**The data**
*** Begin section ***

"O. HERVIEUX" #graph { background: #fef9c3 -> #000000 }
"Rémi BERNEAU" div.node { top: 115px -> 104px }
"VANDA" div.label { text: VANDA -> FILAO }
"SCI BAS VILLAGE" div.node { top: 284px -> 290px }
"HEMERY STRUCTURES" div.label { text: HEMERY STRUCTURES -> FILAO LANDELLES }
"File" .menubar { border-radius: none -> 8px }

*** End section ***
*** Begin section ***

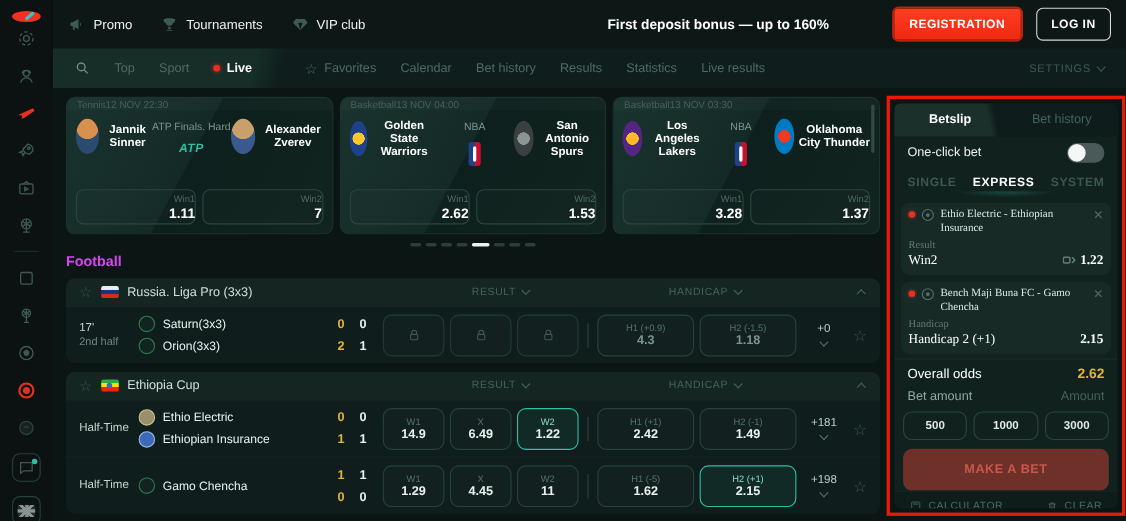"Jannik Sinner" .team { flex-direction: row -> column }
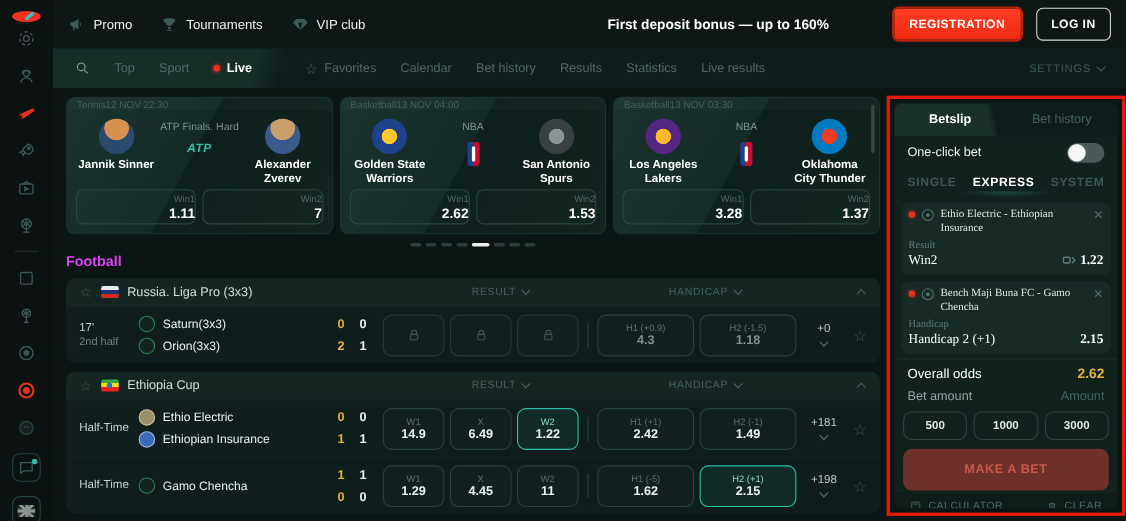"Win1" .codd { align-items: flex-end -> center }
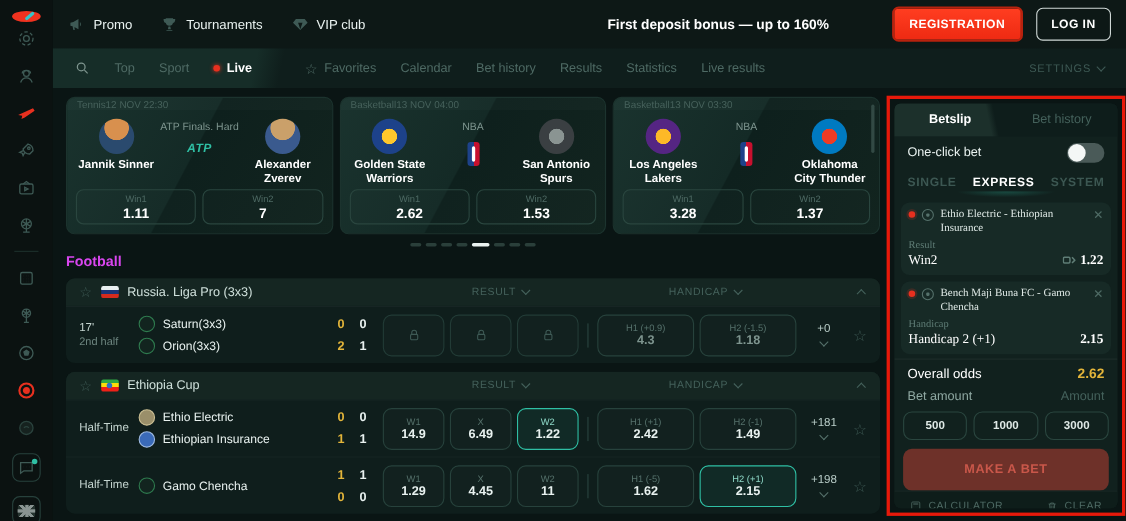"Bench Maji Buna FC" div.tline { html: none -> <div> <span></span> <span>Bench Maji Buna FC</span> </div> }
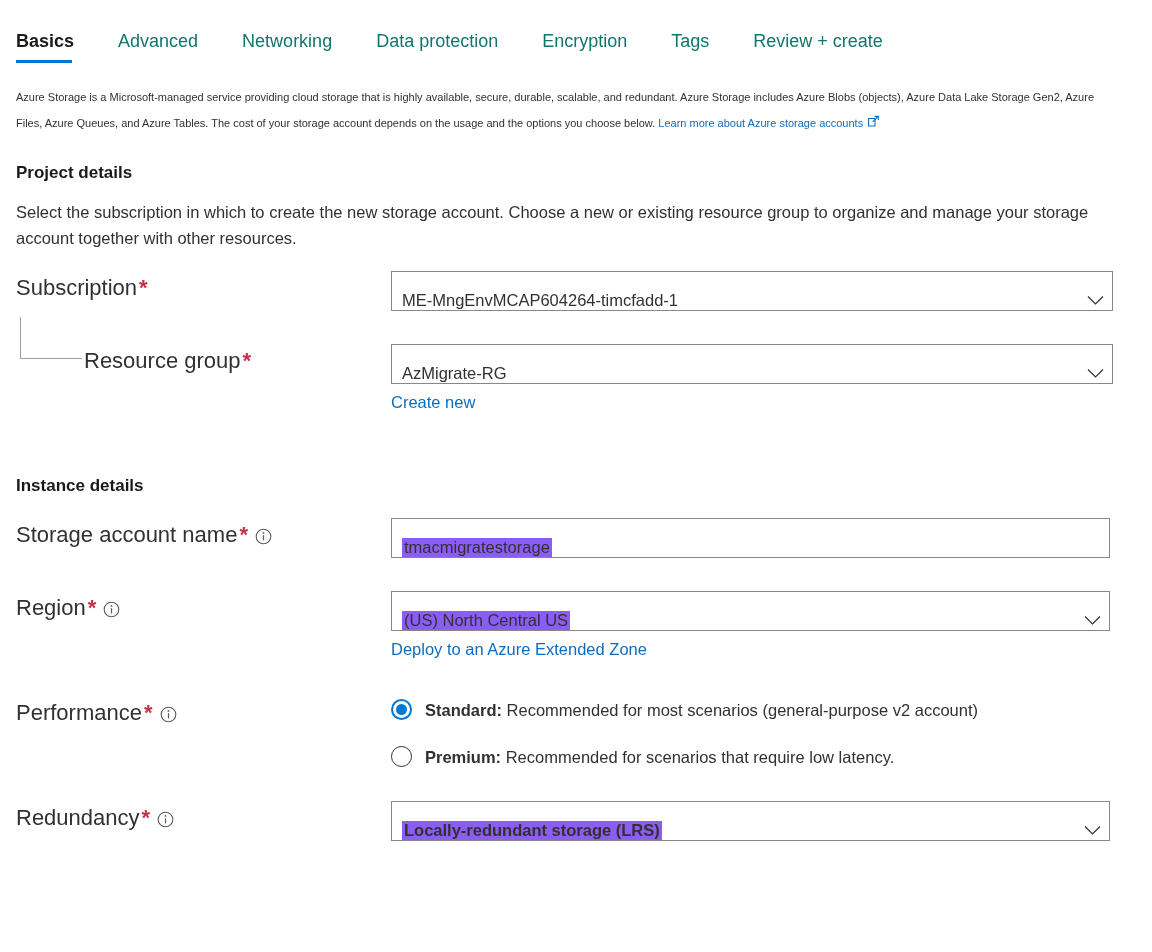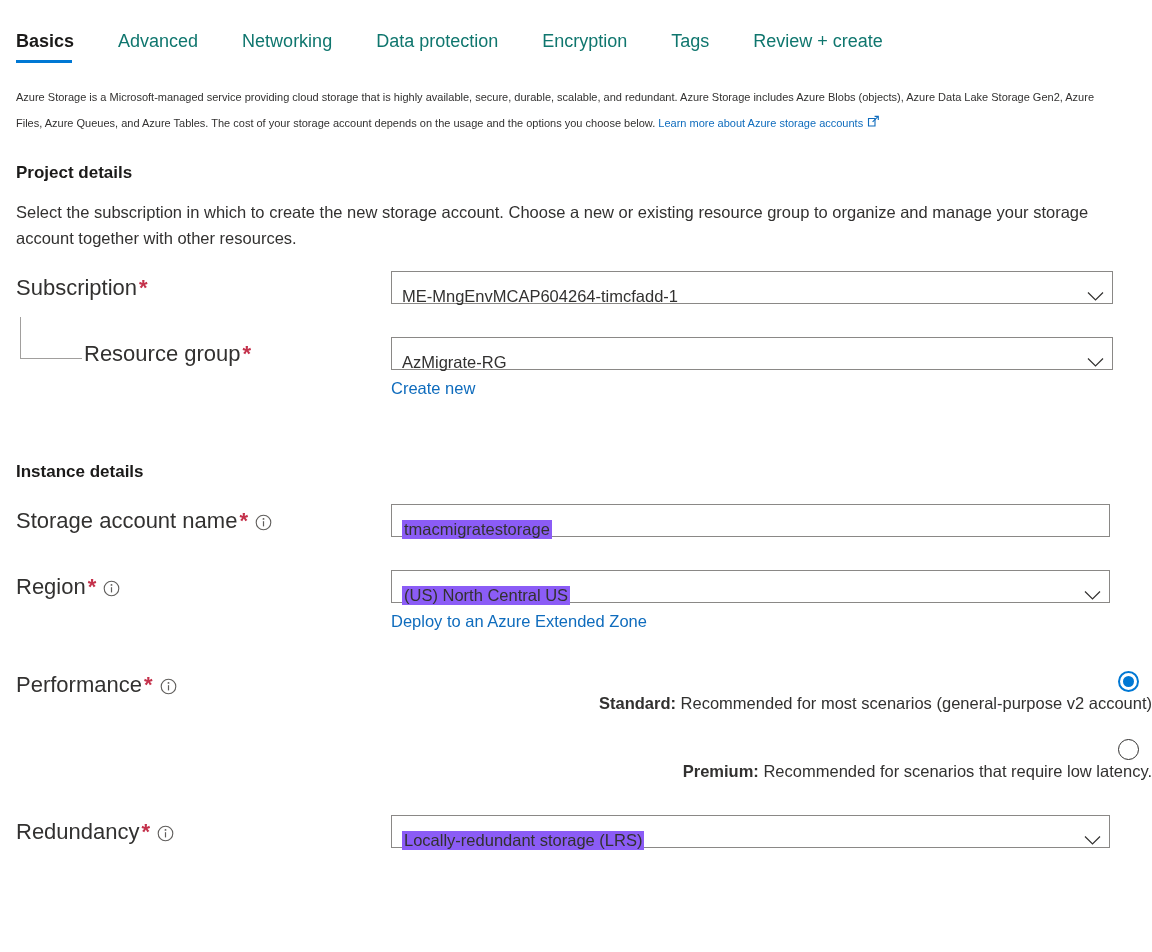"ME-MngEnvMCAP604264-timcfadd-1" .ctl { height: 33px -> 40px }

*** End section ***

**Exercise details**
Check each line of the data above for the word "label" and copy the ones where it is found.

**Answer**
"VANDA" div.label { text: VANDA -> FILAO }
"HEMERY STRUCTURES" div.label { text: HEMERY STRUCTURES -> FILAO LANDELLES }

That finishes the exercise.